A review by thekarpuk
Satellite Sam, Vol. 1: The Lonesome Death of Satellite Sam by Howard Chaykin, Matt Fraction

2.0

I've become a Matt Fraction fan over the past few years. His stories often have a massive ambition, but manage to stay grounded through solid characterization and snappy dialogue. On this book, however, I run into a problem.

The art style gives me a damn headache.

I do have a bit of a bias. My preferred comic book style runs closer to Sixth Gun, Saga, Invincible, or pretty much anything with clean, simplified lines. I like clarity in visual storytelling.
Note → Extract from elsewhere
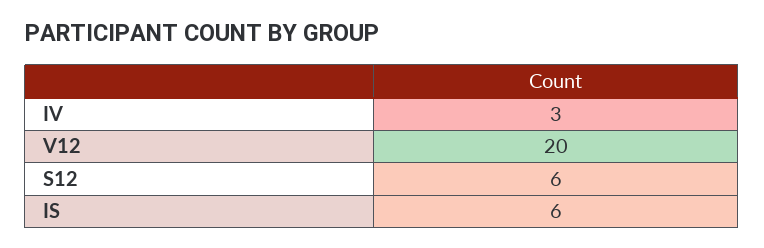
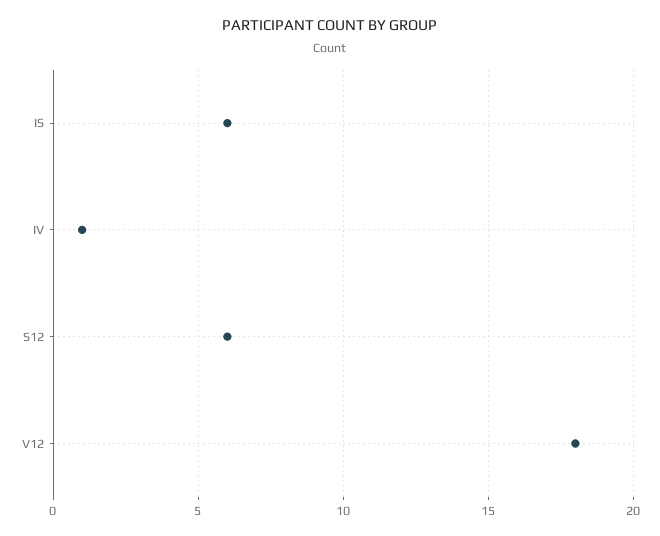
IV: 3 -> 1
V12: 20 -> 18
The old-school design of Satellite Sam has a constant busy quality, with overly tight panels, compositions, and line work that without color gives the impression of a sea of detail. The word bubble design doesn't help either, looking like their placement was more of an afterthought than a decision.
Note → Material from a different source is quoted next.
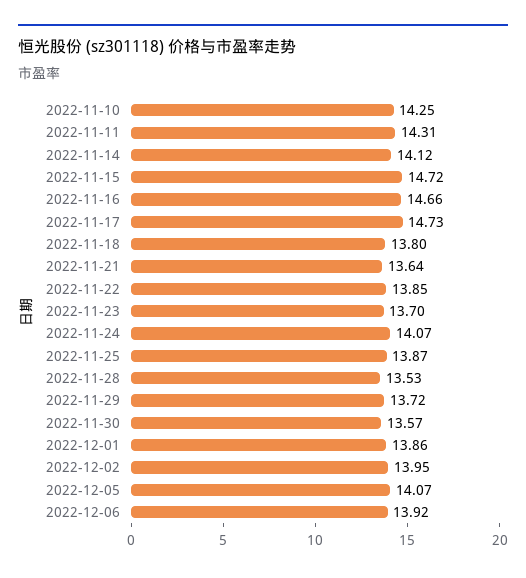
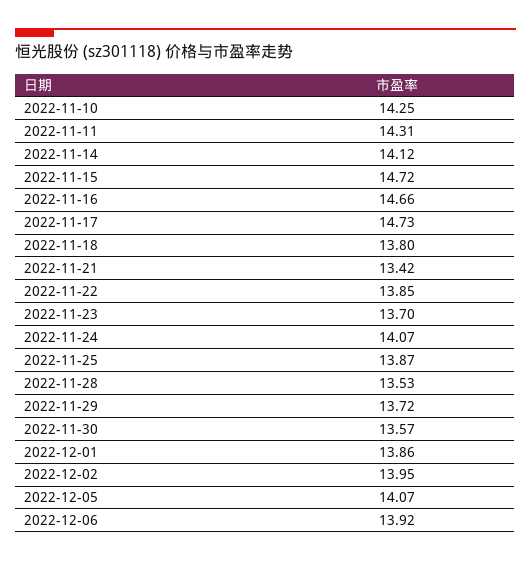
2022-11-21: 13.64 -> 13.42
And oddly, the story doesn't seem to work in the aspects its aiming for. Seeing the world of early television from a insider perspective is compelling, but equal time is given to the sometimes lurid sex lives of the main characters, which I often found boring and lacking in the sort of characterization it was supposed to provide. The son of the dead actor, as an example, seems like he should be a window into this world, but he's mostly just a whiny drunk doing mediocre detective work for purposes that seem unrelatable.

It's a disappointment, but I can console myself in the fact that Fraction always seems to have about 4 projects going at once, so there's probably something for anyone's tastes.